Que dire de ses manigances dignes des plus grands dirigeants de ce monde. Quand pour les cadeaux de noël, elle vous offre un séjour au ski pour quatre, s'incluant d'office dans le voyage. “Ah bon, on ne peut pas décider de qui on invite ? Mais c'est pas un cadeau ça !” Mais mieux encore, Jeanine sait très bien que vous détestez la neige (bien sûr, vous êtes née dans le sud, source d'autres conflits d'ailleurs). Que faire alors ? Faire la gueule alors qu'on vous offre une semaine tout frais payés à la montagne, impossible parce que vous êtes quand même pas une ingrate. Vous souriez en avalant de travers votre salive ! Et là, il vous vient en tête des images de ce futur périple, confiné dans un minuscule appartement avec belle-maman. Vous vous surprenez en train d'imaginer son homicide ou lui collant du Scotch sur la bouche pour qu'elle la ferme ! C'est d'ailleurs sa voix mielleuse qui vous ramène à la vie. Vous vous éclipsez quelques minutes et vous repensez de manière ironique à la pub pour le papier toilette où Gilbert ne supportant plus sa belle-mère prend une pause aux WC. Isolé, il s'autorise un craquage complet et rejoue la scène de Rambo sur la musique “everybody is kung-fu figthing”. Mentalement à cet instant, je suis Gilbert ! Je veux crier, hurler, courir sans me retourner… mais je ne peux pas, dehors il pleut !

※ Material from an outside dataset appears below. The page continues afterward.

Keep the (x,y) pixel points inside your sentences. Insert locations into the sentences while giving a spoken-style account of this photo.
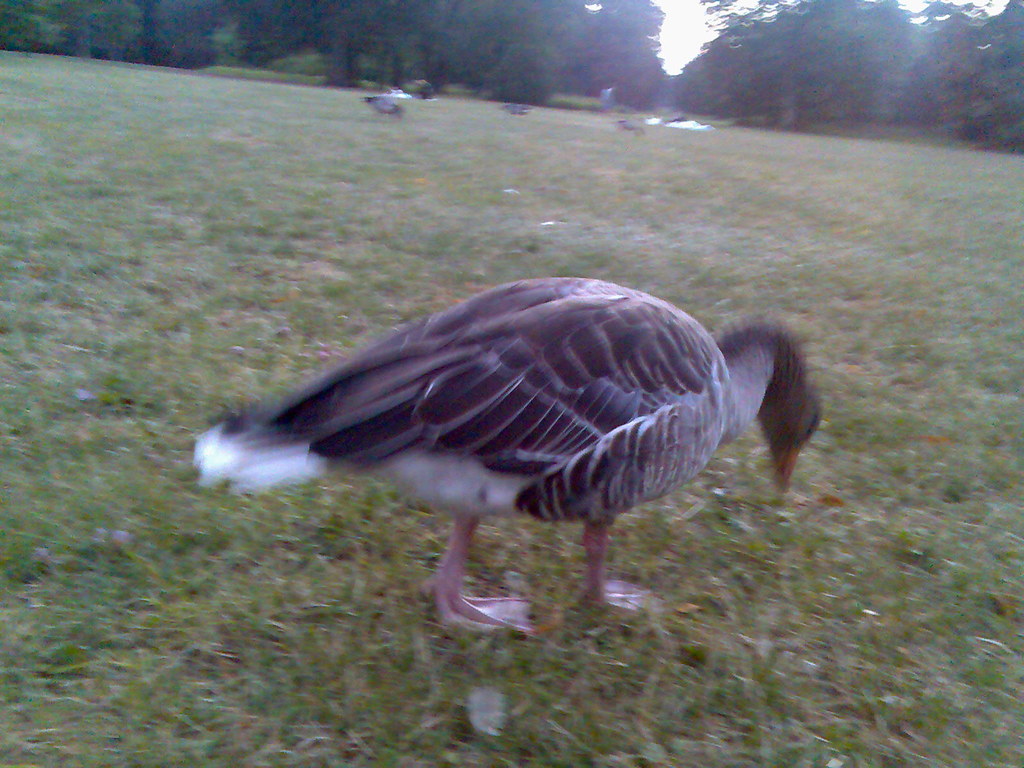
In this image we can see a bird (510,422) on the grassy land (620,238). Background of the image (485,13) trees (418,70) are present.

Belle-maman et mes pensées...

Vous pensez alors à tout ce qui va inévitablement vous lier à elle. Dans l'éventualité où vous vous marierez avec le fils prodigue, il faudra endurer la journée de la cérémonie en sa présence et entendre que ceci et mieux que cela, qu'untel aurait pu mieux s'habiller, que le repas n'est pas d'assez haut standing et que blabla. Mais que cela ne tienne vous suggérez à votre homme un mariage en très petit comité voire même un mariage à l'étranger. Voilà ce qu'il vous reste, des parades pour éviter d'être dans le radar de belle-maman qui vous met les nerfs en pelote en une vision.

Mais il y a mieux encore. Comme vous habitez loin, et c'est bien là votre réconfort et votre seule raison pour rester avec chéri, elle vous sort de butte en blanc que pour la retraite elle viendra s'installer près de chez vous, histoire de se rapprocher. “Quoi ? Non il n'en est pas question !” Vite il vous faut une autre riposte. Démunie, vous proposer à votre moitié d'opter pour un job où la mobilité est prioritaire. “Ouf !”, il est d'accord, à croire que lui aussi ne supporte plus sa mère.

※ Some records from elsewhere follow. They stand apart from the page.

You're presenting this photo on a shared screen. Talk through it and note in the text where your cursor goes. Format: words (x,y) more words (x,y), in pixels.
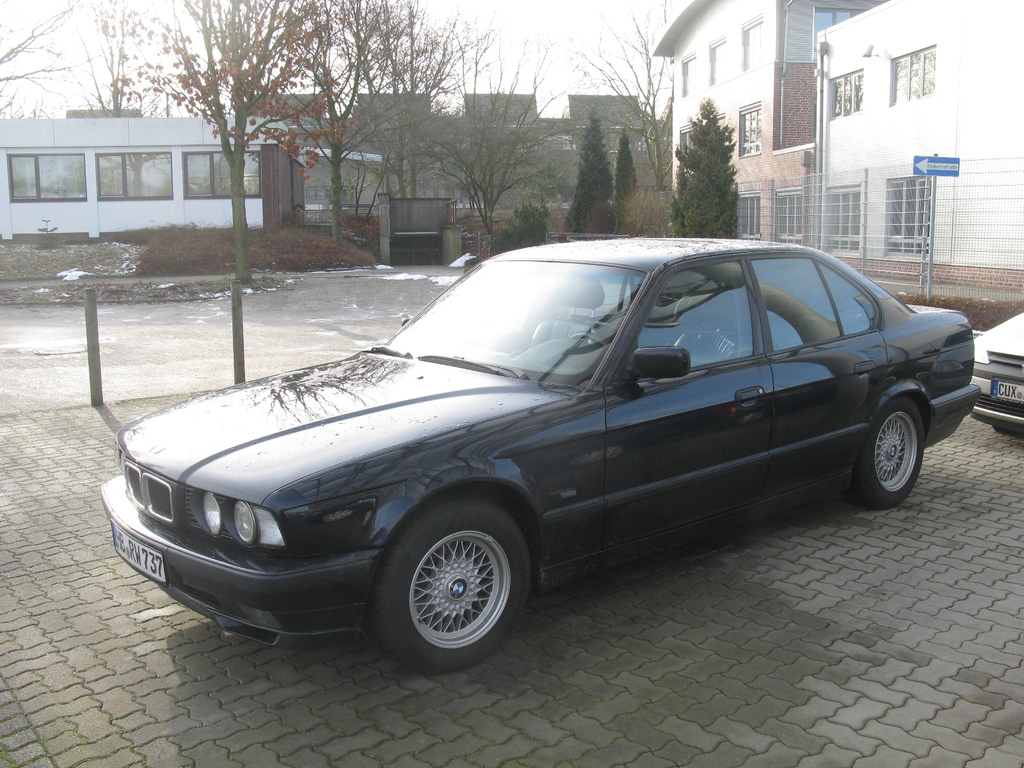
In this picture there is a black car (640,543) which is parked near to the pipes (242,363). On the right (999,327) there is a white car (1014,320) which is parked near to the fencing (1012,218) and sign board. In the background (33,134) i can see the buildings (963,184), trees (426,87), plants (1022,309), fencing (985,193), dustbin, grass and poles (827,54). At the top (600,26) there is a sky (600,26).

Continuons dans les tréfonds de ma mémoire erratique. Imaginez un instant qu'à un âge avancé on soit obligés de l'héberger chez nous, déjà qu'à son âge elle est chiante, en vieillissant ce trait de caractère ne peut pas s'adoucir, bien au contraire. Elle sera une vieille rombière doublée de la plus sournoise des mégères à qui il faudra torcher les fesses. “Oh bon sang, j'ai peur…” Si tatie Danielle devenue Belle-Mère Jeanine emménage chez moi je finirai indubitablement en asile ou en prison.